Lawrence Weiner:
AS FAR AS THE EYE CAN SEE
September 27, 2008 – January 11, 2009
Nordrhein-Westfalen
Ständehausstraße 1
40217 Düsseldorf
+49 (0) 211.8381-600
Lawrence Weiner (born 1942, South Bronx, New York) has been long recognized as a central figure among the founders and developers of Conceptual Art, whose origins reach back to the 1960s. The exhibition Lawrence Weiner: AS FAR AS THE EYE CAN SEE is the most important retrospective in many years to be devoted to this radical, complex, and epochal artist. Especially in recent years, Weiner has been regarded as one of the most influential and dynamic artists worldwide.
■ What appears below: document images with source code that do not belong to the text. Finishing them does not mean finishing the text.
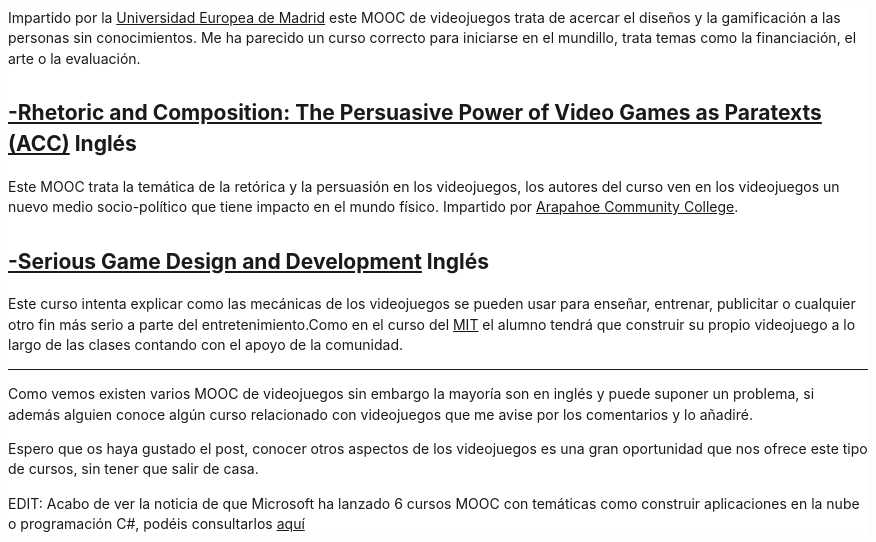 Impartido por la [Universidad Europea de Madrid](https://www.mooc-list.com/university-entity/universidad-europea-de-madrid) este MOOC de videojuegos trata de acercar el diseños y la gamificación a las personas sin conocimientos. Me ha parecido un curso correcto para iniciarse en el mundillo, trata temas como la financiación, el arte o la evaluación.

## [\-Rhetoric and Composition: The Persuasive Power of Video Games as Paratexts (ACC)](https://www.mooc-list.com/course/rgmooc-2-rhetoric-and-composition-persuasive-power-video-games-paratexts-acc) Inglés

Este MOOC trata la temática de la retórica y la persuasión en los videojuegos, los autores del curso ven en los videojuegos un nuevo medio socio-político que tiene impacto en el mundo físico. Impartido por [Arapahoe Community College](https://www.mooc-list.com/university-entity/arapahoe-community-college).

## [\-Serious Game Design and Development](https://www.class-central.com/mooc/2705/iversity-serious-game-design-and-development) Inglés

Este curso intenta explicar como las mecánicas de los videojuegos se pueden usar para enseñar, entrenar, publicitar o cualquier otro fin más serio a parte del entretenimiento.Como en el curso del [MIT](http://web.mit.edu/) el alumno tendrá que construir su propio videojuego a lo largo de las clases contando con el apoyo de la comunidad.

* * *

Como vemos existen varios MOOC de videojuegos sin embargo la mayoría son en inglés y puede suponer un problema, si además alguien conoce algún curso relacionado con videojuegos que me avise por los comentarios y lo añadiré.

Espero que os haya gustado el post, conocer otros aspectos de los videojuegos es una gran oportunidad que nos ofrece este tipo de cursos, sin tener que salir de casa.

EDIT: Acabo de ver la noticia de que Microsoft ha lanzado 6 cursos MOOC con temáticas como construir aplicaciones en la nube o programación C#, podéis consultarlos [aquí](https://www.edx.org/school/microsoft)
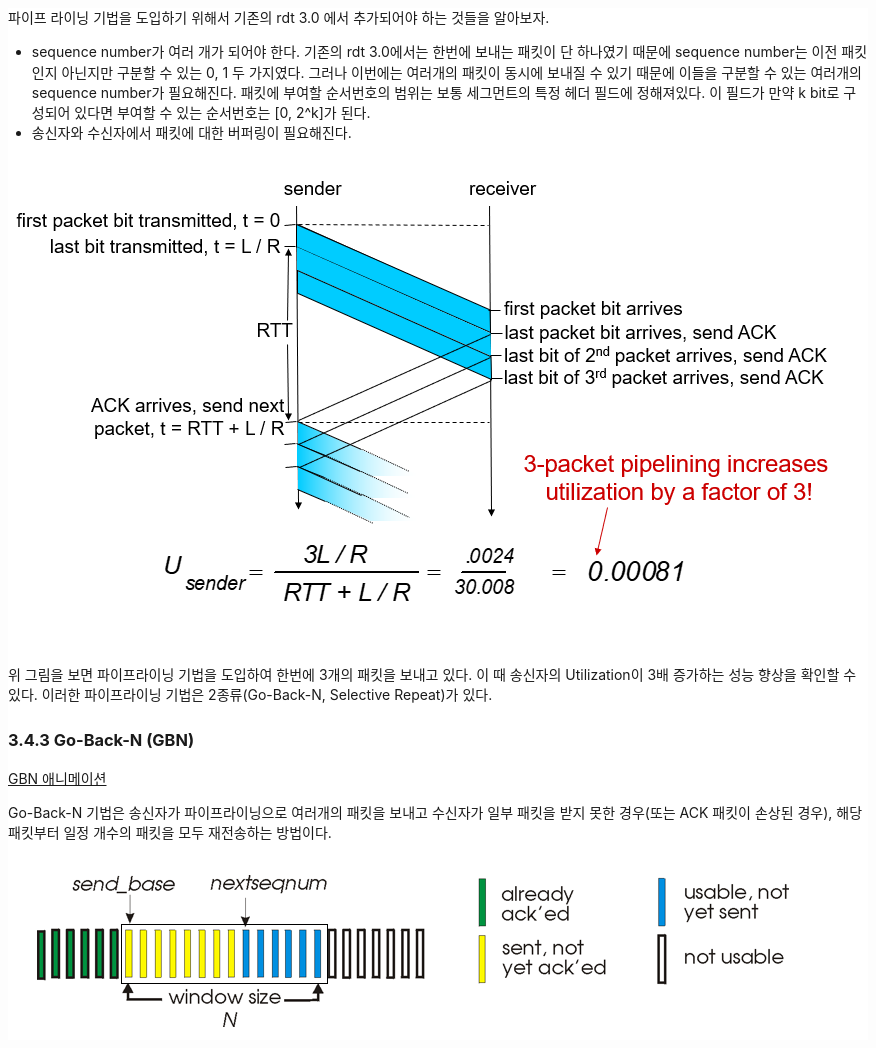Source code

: 파이프 라이닝 기법을 도입하기 위해서 기존의 rdt 3.0 에서 추가되어야 하는 것들을 알아보자.

- sequence number가 여러 개가 되어야 한다. 기존의 rdt 3.0에서는 한번에 보내는 패킷이 단 하나였기 때문에 sequence number는 이전 패킷인지 아닌지만 구분할 수 있는 0, 1 두 가지였다. 그러나 이번에는 여러개의 패킷이 동시에 보내질 수 있기 때문에 이들을 구분할 수 있는 여러개의 sequence number가 필요해진다. 패킷에 부여할 순서번호의 범위는 보통 세그먼트의 특정 헤더 필드에 정해져있다. 이 필드가 만약 k bit로 구성되어 있다면 부여할 수 있는 순서번호는 [0, 2^k]가 된다.
- 송신자와 수신자에서 패킷에 대한 버퍼링이 필요해진다.

![21](image/21.png)

위 그림을 보면 파이프라이닝 기법을 도입하여 한번에 3개의 패킷을 보내고 있다. 이 때 송신자의 Utilization이 3배 증가하는 성능 향상을 확인할 수 있다. 이러한 파이프라이닝 기법은 2종류(Go-Back-N, Selective Repeat)가 있다.

### 3.4.3 Go-Back-N (GBN)

[GBN 애니메이션](https://media.pearsoncmg.com/aw/ecs_kurose_compnetwork_7/cw/content/interactiveanimations/go-back-n-protocol/index.html)

Go-Back-N 기법은 송신자가 파이프라이닝으로 여러개의 패킷을 보내고 수신자가 일부 패킷을 받지 못한 경우(또는 ACK 패킷이 손상된 경우), 해당 패킷부터 일정 개수의 패킷을 모두 재전송하는 방법이다.

![22](image/22.png)
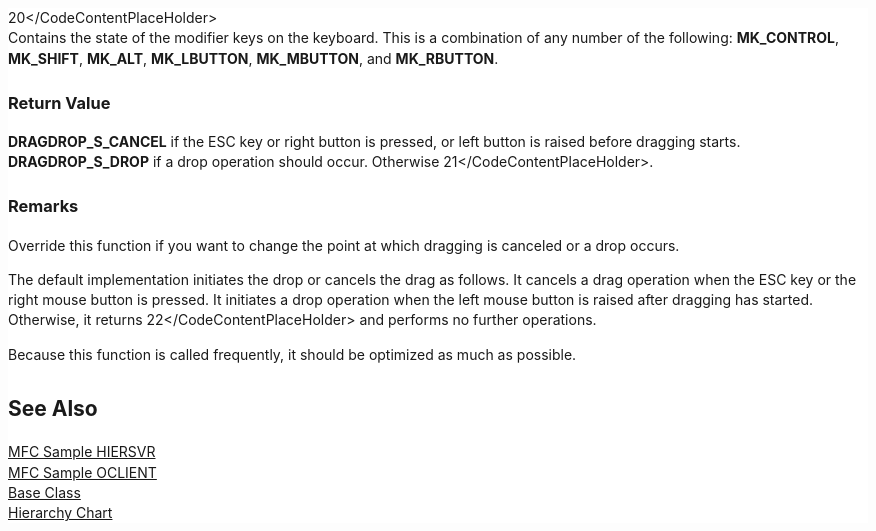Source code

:  <CodeContentPlaceHolder>20\</CodeContentPlaceHolder>  
 Contains the state of the modifier keys on the keyboard. This is a combination of any number of the following: **MK_CONTROL**, **MK_SHIFT**, **MK_ALT**, **MK_LBUTTON**, **MK_MBUTTON**, and **MK_RBUTTON**.  
  
### Return Value  
 **DRAGDROP_S_CANCEL** if the ESC key or right button is pressed, or left button is raised before dragging starts. **DRAGDROP_S_DROP** if a drop operation should occur. Otherwise <CodeContentPlaceHolder>21\</CodeContentPlaceHolder>.  
  
### Remarks  
 Override this function if you want to change the point at which dragging is canceled or a drop occurs.  
  
 The default implementation initiates the drop or cancels the drag as follows. It cancels a drag operation when the ESC key or the right mouse button is pressed. It initiates a drop operation when the left mouse button is raised after dragging has started. Otherwise, it returns <CodeContentPlaceHolder>22\</CodeContentPlaceHolder> and performs no further operations.  
  
 Because this function is called frequently, it should be optimized as much as possible.  
  
## See Also  
 [MFC Sample HIERSVR](../vs140/visual-c---samples.md)   
 [MFC Sample OCLIENT](../vs140/visual-c---samples.md)   
 [Base Class](../vs140/ccmdtarget-class.md)   
 [Hierarchy Chart](../vs140/hierarchy-chart.md)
He has defined art as “the relationship of human beings to objects and of objects to objects in relation to human beings,” and this premise constitutes the core of all of his work to date. For Weiner, language is a material object – whereby the existence of the individual work is nonetheless independent of its material execution. His works address an unending diversity of physical and cultural phenomena, exploiting verbal figures, punctuation marks, and graphic elements as resources in order to transgress conventional hierarchies and boundaries. Here are works that address matters both simple and complex, challenging viewers in both conceptual and political terms.
The focal point of this exhibition is formed by approximately 50 language works and a number of works executed according to them. Also featured are 10 early paintings, a sculpture, and circa 30 drawings. The presentation also includes circa 200 artist’s books and multiples as well as circa 230 posters. The exhibition itself is supplemented by works installed in the city’s public spaces and those appearing in a daily newspaper.